Items of Interest
My Hardware Stuff

I have an assortment of various machines with different tasks and purposes.

My internal LAN is protected by Rebecca, my firewall box. A modest machine, she has enough to get the job done. The previous box's hard disk finally died, my old Quantum Fireball 1.2GB 3.5" disk, in fact, so I finally retired that Baby AT box. She now runs on a Celeron 333MHz with 128MB of PC100 and a 4GB Seagate Ultra Wide SCSI disk. Three different Ethernet cards, all boasting the same RTL8139 chipset, connect to the Internet and two separate internal networks. One of those two plugs into a nice 802.11g access point. Rebecca's OS of choice is Debian GNU/Linux. Mine as well.

Nebula is my internal server. It runs IMAP, Apache, MySQL, Samba, NFS, BIND9, and NTPd, just to name a few services. The box is driven by an Athlon XP 1700+ Thoroughbred-B core AMD CPU running at 133FSB with 512MB of PC2700 RAM. The operating system resides on a AMI MegaRAID SCSI RAID controller with two Seagate 18GB SCSI drives running in a RAID 1 configuration. The box's primary storage array is a 3Ware 7410 ATA RAID card, with a RAID 5 configuration with four Western Digital 120GB 8MB/cache EIDE drives. Fast Ethernet is provided on-board by the SiS900 chipset. Nebula runs Debian GNU/Linux, of course.

Sarah is my backup server and wireless gateway. It literally handles snapshot backups using Dirvish. It's also on stand-by running backup DNS, firewall, and NTPd duties. It's powered by a Pentium III 600MHz slot 1 CPU and 256MB of RAM. It's running an Adaptec 2940UW with a 17GB IBM Ultrastar 50-pin SCSI drive as the OS disk and Linux software RAID with two Maxtor 120GB drives in a RAID 0 (stripe) configuration as the backup storage array. Sarah boots the Sid distribution of Debian GNU/Linux.

Rachael is my Microsoft Windows (tm) 2000 laptop. I employ it for critical mobile applications, like sitting out by the pool and surfing the Web. I also use it to play whatever games it will run. It has an Intel Celeron 1.4GHz CPU. It has a mere 256MB of RAM and a 20GB ultra quiet disk. The 14.1" TFT display and 32MB on-board Intel shared RAM video card are enough to get the job done. Ethernet is achieved via an on-board 100Mbps network adapter.

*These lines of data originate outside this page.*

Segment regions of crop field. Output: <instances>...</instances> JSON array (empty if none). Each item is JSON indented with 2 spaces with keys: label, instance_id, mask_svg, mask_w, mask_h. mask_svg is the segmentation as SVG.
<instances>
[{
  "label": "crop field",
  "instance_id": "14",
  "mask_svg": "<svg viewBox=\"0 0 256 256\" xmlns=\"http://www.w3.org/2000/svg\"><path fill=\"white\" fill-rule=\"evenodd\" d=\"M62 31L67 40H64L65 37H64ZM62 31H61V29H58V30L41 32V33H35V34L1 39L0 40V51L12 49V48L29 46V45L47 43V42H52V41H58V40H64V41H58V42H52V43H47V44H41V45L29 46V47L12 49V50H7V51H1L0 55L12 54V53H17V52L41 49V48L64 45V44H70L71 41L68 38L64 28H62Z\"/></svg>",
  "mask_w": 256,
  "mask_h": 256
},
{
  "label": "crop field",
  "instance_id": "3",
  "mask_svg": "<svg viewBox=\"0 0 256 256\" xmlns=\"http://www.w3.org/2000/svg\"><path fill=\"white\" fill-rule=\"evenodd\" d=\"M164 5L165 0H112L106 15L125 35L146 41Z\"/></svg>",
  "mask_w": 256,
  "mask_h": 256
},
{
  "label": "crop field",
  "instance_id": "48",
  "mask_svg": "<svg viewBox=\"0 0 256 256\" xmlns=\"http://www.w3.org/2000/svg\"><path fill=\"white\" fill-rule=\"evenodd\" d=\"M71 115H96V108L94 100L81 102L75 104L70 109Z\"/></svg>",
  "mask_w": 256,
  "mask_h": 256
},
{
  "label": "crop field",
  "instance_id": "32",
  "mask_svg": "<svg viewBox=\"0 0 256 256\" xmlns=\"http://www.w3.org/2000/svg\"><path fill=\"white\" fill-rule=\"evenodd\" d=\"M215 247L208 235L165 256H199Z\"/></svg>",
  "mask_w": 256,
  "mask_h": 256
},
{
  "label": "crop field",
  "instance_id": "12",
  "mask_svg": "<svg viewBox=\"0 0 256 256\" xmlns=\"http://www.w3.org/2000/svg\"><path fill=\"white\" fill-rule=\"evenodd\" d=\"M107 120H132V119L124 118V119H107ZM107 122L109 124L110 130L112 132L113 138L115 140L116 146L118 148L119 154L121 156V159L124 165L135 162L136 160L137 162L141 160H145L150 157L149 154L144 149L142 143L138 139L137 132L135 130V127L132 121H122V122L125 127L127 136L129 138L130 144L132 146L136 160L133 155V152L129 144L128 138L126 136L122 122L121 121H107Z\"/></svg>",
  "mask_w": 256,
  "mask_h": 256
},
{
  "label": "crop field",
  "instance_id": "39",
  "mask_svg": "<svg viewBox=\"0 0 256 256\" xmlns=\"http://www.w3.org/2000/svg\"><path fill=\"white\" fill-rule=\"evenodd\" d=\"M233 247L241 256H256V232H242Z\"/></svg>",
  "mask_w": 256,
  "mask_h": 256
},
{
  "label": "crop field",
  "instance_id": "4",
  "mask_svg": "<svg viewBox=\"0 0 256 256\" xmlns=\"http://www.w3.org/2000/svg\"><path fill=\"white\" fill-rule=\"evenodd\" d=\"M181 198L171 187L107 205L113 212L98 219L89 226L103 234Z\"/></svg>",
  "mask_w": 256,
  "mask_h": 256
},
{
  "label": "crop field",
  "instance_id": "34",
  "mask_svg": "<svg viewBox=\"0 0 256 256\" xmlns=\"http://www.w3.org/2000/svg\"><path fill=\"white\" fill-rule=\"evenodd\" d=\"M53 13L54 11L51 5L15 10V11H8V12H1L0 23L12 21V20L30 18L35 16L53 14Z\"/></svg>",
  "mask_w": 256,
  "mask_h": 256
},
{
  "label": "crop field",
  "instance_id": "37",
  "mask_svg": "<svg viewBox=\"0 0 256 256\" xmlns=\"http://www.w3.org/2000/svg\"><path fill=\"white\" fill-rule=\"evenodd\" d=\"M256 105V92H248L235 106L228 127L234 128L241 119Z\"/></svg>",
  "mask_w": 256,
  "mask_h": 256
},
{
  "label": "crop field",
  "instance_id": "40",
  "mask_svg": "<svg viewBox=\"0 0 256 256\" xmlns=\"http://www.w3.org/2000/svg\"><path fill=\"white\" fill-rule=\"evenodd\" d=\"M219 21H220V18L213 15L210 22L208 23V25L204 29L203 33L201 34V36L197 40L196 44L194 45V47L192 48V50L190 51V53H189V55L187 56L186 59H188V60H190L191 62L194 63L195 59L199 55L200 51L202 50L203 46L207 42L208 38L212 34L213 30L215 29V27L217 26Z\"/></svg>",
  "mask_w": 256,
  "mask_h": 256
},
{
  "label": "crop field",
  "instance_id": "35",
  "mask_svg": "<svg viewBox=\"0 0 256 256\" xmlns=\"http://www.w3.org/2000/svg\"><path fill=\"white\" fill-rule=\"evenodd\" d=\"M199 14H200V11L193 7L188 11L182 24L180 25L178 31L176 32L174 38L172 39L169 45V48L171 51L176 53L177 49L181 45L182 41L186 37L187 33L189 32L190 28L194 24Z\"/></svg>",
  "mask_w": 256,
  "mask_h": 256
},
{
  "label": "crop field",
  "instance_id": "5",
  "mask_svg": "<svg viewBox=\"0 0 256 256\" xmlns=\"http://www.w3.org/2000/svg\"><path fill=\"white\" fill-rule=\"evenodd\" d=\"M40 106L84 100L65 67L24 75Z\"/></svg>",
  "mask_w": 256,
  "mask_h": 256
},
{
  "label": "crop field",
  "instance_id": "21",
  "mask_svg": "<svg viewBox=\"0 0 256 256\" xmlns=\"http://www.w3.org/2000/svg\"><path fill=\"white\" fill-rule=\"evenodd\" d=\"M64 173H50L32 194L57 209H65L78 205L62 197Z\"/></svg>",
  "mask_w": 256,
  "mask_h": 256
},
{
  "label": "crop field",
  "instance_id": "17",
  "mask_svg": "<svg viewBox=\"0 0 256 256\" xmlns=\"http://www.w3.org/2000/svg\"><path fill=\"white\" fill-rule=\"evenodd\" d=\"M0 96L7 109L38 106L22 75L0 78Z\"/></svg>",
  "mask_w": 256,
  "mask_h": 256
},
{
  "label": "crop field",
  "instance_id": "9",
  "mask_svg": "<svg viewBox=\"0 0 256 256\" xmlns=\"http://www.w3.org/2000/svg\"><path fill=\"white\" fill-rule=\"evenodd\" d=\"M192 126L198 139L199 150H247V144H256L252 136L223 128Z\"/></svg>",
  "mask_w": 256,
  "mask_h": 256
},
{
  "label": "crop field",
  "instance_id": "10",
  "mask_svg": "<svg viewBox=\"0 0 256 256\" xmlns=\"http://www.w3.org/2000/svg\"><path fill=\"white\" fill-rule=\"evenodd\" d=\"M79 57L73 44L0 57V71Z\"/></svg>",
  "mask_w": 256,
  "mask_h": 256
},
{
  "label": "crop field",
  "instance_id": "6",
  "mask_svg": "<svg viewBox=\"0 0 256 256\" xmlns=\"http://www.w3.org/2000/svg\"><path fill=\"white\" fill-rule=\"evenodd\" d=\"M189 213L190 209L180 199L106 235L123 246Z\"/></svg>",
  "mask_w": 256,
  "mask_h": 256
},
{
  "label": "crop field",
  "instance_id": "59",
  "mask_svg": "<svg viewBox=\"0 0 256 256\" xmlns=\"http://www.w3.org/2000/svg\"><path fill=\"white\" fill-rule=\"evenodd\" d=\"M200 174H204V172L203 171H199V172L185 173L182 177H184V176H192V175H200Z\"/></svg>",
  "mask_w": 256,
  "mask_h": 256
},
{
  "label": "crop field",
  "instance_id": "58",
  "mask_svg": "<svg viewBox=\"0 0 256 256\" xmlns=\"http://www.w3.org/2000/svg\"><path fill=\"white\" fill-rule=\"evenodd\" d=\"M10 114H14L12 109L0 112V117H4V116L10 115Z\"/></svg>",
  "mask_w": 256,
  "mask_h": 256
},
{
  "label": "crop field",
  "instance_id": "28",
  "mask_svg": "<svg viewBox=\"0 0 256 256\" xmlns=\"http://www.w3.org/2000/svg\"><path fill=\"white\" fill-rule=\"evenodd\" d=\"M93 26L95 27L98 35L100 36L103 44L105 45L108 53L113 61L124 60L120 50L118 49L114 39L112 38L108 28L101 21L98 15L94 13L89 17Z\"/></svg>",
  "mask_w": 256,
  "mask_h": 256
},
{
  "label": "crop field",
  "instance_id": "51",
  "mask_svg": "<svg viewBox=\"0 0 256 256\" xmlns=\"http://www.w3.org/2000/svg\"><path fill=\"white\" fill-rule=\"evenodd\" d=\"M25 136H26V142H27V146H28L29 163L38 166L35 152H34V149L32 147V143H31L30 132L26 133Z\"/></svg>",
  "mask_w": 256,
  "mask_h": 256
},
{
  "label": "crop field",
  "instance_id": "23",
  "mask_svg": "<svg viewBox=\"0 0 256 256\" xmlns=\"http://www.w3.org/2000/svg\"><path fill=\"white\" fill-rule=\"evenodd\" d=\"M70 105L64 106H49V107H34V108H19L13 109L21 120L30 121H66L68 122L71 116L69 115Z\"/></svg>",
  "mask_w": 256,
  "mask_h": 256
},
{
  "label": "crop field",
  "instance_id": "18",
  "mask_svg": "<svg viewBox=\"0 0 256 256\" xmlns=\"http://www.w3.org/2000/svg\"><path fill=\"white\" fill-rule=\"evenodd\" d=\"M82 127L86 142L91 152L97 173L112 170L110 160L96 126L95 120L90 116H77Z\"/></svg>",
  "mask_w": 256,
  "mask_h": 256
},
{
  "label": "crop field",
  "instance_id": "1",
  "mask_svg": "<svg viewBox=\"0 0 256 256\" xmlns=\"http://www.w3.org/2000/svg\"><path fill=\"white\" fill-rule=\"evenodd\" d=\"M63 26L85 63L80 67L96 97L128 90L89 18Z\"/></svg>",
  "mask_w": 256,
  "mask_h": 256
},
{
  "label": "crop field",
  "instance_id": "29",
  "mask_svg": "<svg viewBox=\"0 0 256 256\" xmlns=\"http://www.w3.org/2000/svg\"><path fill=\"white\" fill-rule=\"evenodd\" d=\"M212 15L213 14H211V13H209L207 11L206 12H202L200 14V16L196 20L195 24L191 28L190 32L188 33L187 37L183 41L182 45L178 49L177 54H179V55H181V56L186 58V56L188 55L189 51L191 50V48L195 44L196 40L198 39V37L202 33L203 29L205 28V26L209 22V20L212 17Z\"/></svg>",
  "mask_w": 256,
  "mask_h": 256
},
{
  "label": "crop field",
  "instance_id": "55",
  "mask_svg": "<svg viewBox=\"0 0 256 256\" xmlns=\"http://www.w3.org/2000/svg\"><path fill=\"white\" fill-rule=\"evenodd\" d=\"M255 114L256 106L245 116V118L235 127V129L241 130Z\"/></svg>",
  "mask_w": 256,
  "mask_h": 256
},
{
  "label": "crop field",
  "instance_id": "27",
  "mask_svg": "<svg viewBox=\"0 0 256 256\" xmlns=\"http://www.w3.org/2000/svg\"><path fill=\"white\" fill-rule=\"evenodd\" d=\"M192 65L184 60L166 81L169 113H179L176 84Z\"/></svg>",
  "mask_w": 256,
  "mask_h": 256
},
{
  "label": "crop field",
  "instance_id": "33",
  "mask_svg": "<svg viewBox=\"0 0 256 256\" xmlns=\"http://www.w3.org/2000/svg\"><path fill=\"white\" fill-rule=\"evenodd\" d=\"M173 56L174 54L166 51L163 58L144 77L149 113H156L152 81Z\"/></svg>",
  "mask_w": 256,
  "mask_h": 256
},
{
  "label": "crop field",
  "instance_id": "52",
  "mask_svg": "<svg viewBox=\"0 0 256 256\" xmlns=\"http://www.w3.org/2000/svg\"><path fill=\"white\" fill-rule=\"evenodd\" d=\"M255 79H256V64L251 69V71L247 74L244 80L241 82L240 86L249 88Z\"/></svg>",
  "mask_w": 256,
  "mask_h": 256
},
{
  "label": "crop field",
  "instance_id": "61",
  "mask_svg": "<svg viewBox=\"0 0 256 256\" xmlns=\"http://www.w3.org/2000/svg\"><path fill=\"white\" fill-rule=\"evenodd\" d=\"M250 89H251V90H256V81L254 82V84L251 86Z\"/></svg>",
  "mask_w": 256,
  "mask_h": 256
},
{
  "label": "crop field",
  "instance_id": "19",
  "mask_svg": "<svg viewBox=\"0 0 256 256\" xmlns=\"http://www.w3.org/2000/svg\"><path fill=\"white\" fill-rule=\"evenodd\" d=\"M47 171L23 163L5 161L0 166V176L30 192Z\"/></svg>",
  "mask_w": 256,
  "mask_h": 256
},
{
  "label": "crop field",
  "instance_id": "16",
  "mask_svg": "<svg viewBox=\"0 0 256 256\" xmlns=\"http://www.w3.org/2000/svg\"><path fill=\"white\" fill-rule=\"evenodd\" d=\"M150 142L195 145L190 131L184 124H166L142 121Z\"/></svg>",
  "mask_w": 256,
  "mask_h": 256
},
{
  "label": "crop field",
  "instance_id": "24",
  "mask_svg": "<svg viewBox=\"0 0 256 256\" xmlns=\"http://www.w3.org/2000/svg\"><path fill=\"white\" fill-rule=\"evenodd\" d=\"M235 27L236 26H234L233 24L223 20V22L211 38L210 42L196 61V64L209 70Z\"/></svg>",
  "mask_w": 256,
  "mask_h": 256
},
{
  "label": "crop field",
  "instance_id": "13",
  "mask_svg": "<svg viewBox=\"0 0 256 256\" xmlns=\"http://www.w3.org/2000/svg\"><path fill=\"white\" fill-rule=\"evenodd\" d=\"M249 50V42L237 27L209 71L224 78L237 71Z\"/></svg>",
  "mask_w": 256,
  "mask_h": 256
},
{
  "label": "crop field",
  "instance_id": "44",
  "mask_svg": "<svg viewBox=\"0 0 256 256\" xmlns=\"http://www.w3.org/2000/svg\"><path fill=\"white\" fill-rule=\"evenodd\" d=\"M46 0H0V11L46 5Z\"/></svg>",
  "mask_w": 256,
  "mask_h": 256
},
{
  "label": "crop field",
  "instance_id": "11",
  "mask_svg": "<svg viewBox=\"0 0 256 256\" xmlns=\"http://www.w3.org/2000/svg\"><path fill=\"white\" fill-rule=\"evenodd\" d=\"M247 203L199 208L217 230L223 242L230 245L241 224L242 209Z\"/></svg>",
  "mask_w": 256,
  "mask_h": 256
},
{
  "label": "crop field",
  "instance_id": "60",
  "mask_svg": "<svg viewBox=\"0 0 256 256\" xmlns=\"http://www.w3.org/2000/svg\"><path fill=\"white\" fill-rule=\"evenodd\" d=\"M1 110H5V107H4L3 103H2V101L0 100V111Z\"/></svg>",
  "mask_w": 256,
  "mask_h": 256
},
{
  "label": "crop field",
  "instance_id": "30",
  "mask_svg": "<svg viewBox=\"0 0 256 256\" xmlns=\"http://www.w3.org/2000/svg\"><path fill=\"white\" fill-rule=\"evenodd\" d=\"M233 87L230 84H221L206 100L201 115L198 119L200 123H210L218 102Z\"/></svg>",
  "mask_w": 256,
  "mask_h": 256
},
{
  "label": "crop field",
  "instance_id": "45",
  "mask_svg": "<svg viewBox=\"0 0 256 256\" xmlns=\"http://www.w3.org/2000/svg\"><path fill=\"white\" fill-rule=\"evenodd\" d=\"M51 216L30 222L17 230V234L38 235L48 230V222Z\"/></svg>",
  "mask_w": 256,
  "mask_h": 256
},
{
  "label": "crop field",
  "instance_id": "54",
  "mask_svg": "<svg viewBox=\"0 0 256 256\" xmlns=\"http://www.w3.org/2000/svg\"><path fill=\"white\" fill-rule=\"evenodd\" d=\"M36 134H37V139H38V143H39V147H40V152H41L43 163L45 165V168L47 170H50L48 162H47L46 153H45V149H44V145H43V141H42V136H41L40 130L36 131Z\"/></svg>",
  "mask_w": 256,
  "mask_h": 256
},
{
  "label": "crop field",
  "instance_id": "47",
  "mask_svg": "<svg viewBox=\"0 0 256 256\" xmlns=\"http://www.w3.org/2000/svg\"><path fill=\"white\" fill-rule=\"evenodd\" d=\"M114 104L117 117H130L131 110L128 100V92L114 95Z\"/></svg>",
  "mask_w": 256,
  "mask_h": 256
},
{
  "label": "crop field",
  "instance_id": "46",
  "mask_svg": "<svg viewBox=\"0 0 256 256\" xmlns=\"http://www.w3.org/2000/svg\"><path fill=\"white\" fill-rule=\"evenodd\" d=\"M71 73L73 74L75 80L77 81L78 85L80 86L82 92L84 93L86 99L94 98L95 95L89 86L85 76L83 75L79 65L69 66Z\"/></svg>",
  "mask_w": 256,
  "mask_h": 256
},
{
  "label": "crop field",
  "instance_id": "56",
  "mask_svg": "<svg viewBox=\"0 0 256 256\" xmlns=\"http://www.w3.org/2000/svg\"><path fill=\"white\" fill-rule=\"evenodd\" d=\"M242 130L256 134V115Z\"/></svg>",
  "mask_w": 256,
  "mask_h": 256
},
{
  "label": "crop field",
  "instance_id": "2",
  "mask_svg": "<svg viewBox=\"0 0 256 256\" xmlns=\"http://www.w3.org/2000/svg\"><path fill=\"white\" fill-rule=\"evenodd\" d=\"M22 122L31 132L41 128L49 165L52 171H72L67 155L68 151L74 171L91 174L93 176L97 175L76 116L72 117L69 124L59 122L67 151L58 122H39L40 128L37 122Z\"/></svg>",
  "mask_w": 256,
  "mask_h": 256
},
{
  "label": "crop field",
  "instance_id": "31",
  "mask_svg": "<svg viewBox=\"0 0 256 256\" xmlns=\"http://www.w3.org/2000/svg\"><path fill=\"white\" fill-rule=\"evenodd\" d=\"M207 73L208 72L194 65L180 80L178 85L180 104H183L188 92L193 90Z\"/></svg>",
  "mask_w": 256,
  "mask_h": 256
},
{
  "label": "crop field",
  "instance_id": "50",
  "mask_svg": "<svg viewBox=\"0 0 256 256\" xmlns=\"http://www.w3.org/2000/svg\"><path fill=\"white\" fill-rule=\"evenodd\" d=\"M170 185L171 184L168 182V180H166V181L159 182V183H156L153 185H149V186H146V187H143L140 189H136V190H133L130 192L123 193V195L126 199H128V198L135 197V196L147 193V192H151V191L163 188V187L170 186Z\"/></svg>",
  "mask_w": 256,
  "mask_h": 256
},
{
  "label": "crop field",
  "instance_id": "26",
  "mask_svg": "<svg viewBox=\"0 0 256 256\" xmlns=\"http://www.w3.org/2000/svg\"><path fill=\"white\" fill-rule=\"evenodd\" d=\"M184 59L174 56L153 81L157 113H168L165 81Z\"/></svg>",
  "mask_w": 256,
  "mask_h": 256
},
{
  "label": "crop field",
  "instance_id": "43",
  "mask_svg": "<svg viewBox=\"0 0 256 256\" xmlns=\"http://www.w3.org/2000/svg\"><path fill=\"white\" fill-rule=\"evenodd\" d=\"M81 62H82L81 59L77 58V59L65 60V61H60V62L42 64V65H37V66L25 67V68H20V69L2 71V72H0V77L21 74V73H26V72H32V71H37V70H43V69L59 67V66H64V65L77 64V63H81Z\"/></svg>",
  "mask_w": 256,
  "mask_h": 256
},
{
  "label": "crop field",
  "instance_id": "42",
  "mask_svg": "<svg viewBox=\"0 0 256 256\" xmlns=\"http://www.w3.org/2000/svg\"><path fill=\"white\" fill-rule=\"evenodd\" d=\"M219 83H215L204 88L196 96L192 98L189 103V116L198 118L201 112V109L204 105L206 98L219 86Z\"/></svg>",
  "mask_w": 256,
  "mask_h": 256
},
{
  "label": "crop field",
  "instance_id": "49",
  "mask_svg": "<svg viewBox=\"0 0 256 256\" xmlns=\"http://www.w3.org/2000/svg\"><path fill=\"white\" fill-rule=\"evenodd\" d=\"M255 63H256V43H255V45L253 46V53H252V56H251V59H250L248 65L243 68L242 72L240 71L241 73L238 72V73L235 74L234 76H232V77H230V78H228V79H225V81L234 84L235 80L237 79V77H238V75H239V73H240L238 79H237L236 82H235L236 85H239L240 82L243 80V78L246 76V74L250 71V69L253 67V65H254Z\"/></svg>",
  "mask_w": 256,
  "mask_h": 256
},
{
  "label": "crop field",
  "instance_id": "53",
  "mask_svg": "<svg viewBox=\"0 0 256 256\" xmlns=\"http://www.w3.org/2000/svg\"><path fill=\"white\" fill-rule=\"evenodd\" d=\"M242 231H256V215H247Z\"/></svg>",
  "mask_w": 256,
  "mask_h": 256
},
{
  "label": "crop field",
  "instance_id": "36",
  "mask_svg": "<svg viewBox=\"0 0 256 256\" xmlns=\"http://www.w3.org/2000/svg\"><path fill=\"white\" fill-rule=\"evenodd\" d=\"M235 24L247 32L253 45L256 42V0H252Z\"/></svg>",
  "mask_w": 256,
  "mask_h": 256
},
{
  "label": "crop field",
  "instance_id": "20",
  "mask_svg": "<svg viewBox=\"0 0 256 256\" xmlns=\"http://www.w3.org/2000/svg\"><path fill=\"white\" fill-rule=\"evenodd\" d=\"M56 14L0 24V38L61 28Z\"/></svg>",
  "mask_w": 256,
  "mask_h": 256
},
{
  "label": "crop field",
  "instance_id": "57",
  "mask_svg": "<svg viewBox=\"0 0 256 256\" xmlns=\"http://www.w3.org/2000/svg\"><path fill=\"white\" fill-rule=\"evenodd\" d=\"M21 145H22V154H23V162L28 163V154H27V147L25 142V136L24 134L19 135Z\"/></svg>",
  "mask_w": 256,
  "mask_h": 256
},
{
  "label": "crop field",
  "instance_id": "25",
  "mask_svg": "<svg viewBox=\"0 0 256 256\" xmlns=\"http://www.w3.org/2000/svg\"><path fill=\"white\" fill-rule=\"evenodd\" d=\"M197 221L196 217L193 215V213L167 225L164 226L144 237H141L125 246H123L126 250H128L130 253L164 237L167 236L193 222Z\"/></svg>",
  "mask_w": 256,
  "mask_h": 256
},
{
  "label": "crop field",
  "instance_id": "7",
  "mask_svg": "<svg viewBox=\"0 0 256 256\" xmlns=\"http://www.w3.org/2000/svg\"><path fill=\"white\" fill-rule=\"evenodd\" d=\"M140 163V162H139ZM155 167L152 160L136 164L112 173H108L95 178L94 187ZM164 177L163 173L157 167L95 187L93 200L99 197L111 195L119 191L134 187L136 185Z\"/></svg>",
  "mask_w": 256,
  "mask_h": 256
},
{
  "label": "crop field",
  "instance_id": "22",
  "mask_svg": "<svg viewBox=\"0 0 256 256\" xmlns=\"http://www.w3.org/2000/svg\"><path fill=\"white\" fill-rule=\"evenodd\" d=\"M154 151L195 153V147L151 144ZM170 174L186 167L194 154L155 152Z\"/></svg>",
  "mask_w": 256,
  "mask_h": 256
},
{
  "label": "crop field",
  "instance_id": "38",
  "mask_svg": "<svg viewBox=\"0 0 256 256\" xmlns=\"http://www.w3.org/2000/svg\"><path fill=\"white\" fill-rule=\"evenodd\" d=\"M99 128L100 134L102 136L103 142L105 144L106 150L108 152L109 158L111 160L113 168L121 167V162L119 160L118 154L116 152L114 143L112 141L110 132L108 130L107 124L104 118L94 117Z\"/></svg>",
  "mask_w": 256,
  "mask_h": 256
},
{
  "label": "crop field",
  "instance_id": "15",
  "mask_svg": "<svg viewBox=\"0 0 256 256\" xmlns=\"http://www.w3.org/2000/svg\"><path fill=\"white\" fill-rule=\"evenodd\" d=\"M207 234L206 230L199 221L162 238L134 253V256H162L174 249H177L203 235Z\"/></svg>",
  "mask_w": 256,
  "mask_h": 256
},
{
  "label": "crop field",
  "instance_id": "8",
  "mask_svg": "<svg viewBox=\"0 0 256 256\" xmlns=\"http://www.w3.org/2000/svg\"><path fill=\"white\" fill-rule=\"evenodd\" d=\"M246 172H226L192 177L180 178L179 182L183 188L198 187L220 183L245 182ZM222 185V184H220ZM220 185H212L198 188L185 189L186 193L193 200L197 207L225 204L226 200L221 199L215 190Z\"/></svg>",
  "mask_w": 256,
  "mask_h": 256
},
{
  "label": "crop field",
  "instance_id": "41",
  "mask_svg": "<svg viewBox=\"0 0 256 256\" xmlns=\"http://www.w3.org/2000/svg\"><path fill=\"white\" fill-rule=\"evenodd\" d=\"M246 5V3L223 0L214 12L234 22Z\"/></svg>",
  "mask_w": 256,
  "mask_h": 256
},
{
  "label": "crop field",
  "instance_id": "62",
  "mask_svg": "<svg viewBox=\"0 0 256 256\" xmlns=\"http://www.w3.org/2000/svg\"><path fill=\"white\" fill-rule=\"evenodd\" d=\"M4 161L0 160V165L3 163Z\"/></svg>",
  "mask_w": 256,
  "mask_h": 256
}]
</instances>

My workstation, Faith, is currently an Athlon 1800 XP+ on a SiS 735 chipset board, the ECS K7S5A. I have outfitted it with 1GB of PC2700 DDR. The board has an AC97 audio chipset and on board 100Mbps Fast Ethernet. I am currently booting it with a Sapphire repackage of an ATI's 9600 SE, AGP 4x, and 128MB on the card. The operating system resides on a 9.4GB Quantum Atlas 10K2 Ultra2 SCSI disk on an OEM Adaptec 2940U2 SCSI adapter. The box has a modest 40GB Western Digital disk for storage. The secondary IDE channel holds a NEC 4x DVD-/+RW burner. She currently boots Debian GNU/Linux and dual boots Windows 2000 Professional until I acquire a new dedicated Windows desktop.

Robyn was my Windows 2000 Professional gaming box. This box was originally my file server. Then it was a file server again. Now it is finally retired. The box is driven by an Intel P(iii) 600MHz Slot 1 CPU, 384MB of RAM, and an Ultra ATA 66 equipped IDE controller with a 40GB Western Digital EIDE OS disk and a trusty 24X Lite-On CDRW. The new Robyn might be a P4 2.4GHz machine that may be acquired at some point in the near future. Time will tell.